Supposed to be? Nothing on this trip so far has unfolded like it was supposed to: that is what's made it so fantastic.

The good news here (among much other good news received today, including the speedier-than-expected recovery of a dear friend from a serious surgery, while we're putting things into perspective) is that I was able to deploy my ninja skillz of bullshit-dispelling to great effect, with relative ease. I leaned into the disappointment hard, then took my sorry, self-pitying ass for a vigorous, uphill walk.
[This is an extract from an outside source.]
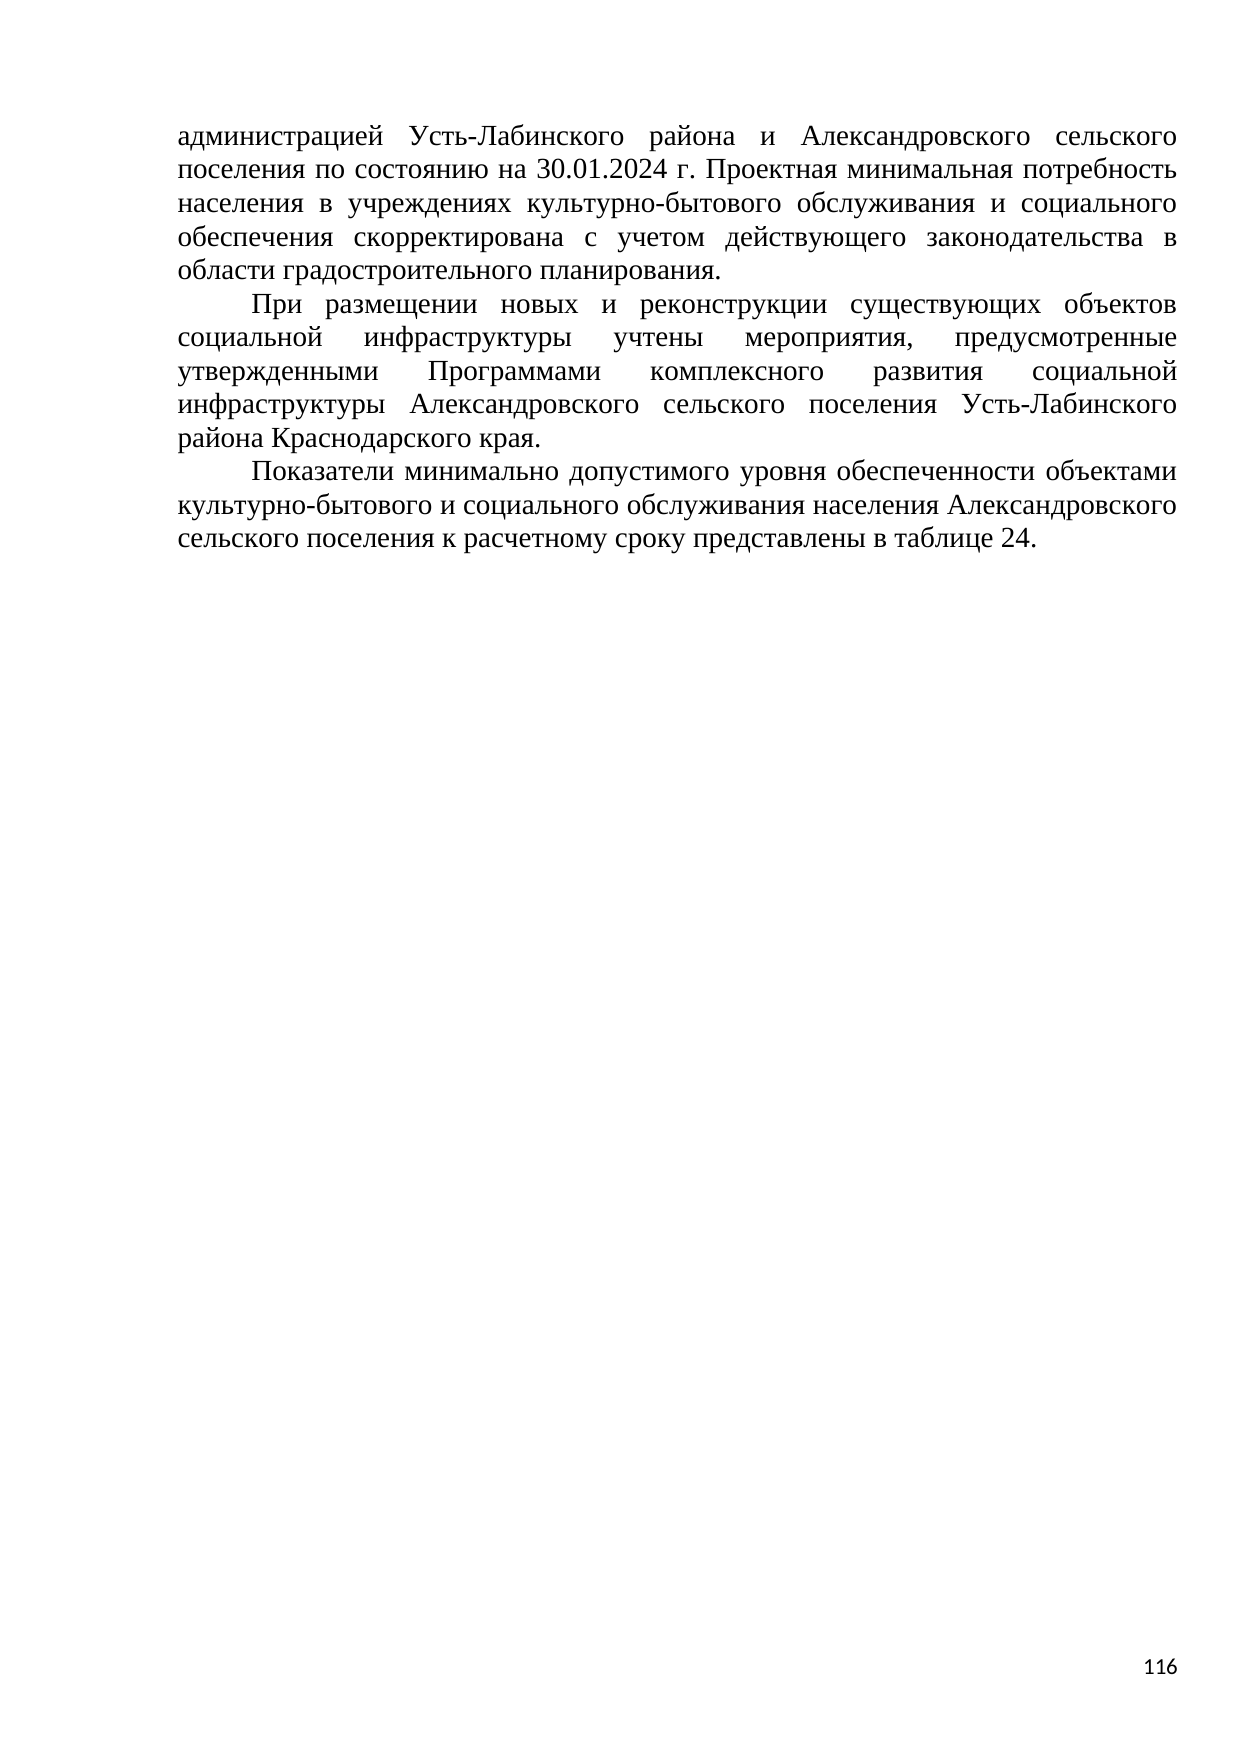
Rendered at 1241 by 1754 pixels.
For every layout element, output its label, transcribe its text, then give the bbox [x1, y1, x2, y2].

text Показатели минимально допустимого уровня обеспеченности объектами культурно-бытового и социального обслуживания населения Александровского сельского поселения к расчетному сроку представлены в таблице 24. [177, 453, 1178, 554]
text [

By the time I'd reached the top of the hill and headed back, I had things back in their proper perspective. Well, pretty much.

I still don't know what will happen next, but I know I will not cling to what I believed might happen before.

It is harder to be in flow than you think.

It is easier to get back in than you give yourself credit for.

It's good to remember both of those things.

xxx c

*Which, shot as it was with the world's greatest handheld computational device, admittedly looks more orange than red. The iPhone makes a much better computational device than it does a camera.

**Maybe more. I had a several cups at this place before I discovered they had punch cards, and while I did ask for a few retroactive punches, I was too embarrassed to ask for all of them. Junkies get defensive and shit.

***And have the ill-fitting pants to prove it.